◆ **WHAT NEEDS TO BE DONE**
Return the lines below in which the string "Within" occurs.

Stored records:
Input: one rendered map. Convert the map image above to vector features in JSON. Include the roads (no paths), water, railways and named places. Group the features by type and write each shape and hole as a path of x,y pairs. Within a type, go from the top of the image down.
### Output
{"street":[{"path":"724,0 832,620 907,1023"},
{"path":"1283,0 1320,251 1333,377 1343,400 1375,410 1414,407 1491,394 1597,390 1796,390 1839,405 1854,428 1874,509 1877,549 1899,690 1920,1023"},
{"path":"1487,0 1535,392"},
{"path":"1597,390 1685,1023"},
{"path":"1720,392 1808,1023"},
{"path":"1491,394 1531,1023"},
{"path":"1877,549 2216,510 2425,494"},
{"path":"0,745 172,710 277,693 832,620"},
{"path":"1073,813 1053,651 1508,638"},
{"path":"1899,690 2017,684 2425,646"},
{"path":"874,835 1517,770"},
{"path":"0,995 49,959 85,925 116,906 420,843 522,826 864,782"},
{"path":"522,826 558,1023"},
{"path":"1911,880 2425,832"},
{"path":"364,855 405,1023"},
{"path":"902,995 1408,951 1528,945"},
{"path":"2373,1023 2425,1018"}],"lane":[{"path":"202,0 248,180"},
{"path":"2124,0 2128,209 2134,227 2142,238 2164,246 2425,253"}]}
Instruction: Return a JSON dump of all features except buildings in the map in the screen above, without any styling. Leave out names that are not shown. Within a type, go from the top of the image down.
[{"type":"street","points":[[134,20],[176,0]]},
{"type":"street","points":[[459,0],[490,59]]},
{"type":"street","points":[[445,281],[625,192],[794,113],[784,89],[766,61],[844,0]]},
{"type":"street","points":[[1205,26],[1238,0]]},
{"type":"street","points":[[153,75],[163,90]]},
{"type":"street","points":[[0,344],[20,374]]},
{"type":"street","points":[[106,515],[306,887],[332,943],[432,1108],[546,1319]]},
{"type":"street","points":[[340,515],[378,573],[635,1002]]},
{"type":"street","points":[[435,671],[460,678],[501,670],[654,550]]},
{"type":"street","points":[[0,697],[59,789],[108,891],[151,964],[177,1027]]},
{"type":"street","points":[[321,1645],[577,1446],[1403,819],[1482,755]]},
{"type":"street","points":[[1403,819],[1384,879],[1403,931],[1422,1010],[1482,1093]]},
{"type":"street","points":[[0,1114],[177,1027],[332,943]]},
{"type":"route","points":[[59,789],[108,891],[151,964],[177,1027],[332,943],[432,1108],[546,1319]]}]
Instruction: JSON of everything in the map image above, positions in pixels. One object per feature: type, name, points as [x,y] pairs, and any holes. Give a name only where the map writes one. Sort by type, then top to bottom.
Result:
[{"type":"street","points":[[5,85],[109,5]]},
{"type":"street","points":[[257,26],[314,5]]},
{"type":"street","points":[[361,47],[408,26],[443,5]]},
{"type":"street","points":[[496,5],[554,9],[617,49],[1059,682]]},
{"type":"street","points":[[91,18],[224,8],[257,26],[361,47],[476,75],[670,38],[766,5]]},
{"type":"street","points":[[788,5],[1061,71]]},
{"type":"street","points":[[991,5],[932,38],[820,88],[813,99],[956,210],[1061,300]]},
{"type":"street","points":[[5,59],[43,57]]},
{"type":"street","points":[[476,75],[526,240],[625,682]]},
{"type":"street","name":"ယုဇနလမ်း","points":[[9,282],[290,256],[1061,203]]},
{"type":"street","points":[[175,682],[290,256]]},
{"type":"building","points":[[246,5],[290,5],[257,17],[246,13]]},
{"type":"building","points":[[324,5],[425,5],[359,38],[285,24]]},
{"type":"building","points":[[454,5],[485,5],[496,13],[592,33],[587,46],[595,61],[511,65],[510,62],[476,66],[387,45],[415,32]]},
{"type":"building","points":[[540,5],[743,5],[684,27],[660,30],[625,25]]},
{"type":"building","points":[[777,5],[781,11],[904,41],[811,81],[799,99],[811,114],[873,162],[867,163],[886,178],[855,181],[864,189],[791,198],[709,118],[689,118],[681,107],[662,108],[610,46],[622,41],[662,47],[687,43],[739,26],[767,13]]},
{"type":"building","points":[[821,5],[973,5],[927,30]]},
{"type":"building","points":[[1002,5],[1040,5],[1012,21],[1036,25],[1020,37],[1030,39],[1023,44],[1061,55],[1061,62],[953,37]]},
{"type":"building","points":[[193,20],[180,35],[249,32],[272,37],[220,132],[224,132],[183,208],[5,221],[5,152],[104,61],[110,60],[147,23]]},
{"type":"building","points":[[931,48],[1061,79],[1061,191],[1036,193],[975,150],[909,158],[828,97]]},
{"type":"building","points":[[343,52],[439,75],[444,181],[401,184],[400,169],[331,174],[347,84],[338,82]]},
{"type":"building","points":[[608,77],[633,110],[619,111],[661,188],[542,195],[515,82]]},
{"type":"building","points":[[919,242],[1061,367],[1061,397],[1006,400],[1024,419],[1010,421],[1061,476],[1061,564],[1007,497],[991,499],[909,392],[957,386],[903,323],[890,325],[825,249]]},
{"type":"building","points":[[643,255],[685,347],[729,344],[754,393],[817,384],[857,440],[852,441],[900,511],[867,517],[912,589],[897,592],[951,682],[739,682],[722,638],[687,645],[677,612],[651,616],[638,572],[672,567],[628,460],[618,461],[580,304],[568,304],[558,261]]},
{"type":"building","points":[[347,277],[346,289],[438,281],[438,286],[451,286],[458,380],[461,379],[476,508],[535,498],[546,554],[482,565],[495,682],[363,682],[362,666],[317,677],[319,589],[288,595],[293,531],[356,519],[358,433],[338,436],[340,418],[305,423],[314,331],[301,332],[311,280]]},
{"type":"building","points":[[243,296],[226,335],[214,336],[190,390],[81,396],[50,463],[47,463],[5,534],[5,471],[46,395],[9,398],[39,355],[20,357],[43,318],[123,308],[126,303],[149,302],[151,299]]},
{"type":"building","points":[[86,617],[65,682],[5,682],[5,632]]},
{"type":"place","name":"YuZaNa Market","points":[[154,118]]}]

◆ **OUTPUT FOR THIS TASK**
Input: one rendered map. Convert the map image above to vector features in JSON. Include the roads (no paths), water, railways and named places. Group the features by type and write each shape and hole as a path of x,y pairs. Within a type, go from the top of the image down.
Instruction: Return a JSON dump of all features except buildings in the map in the screen above, without any styling. Leave out names that are not shown. Within a type, go from the top of the image down.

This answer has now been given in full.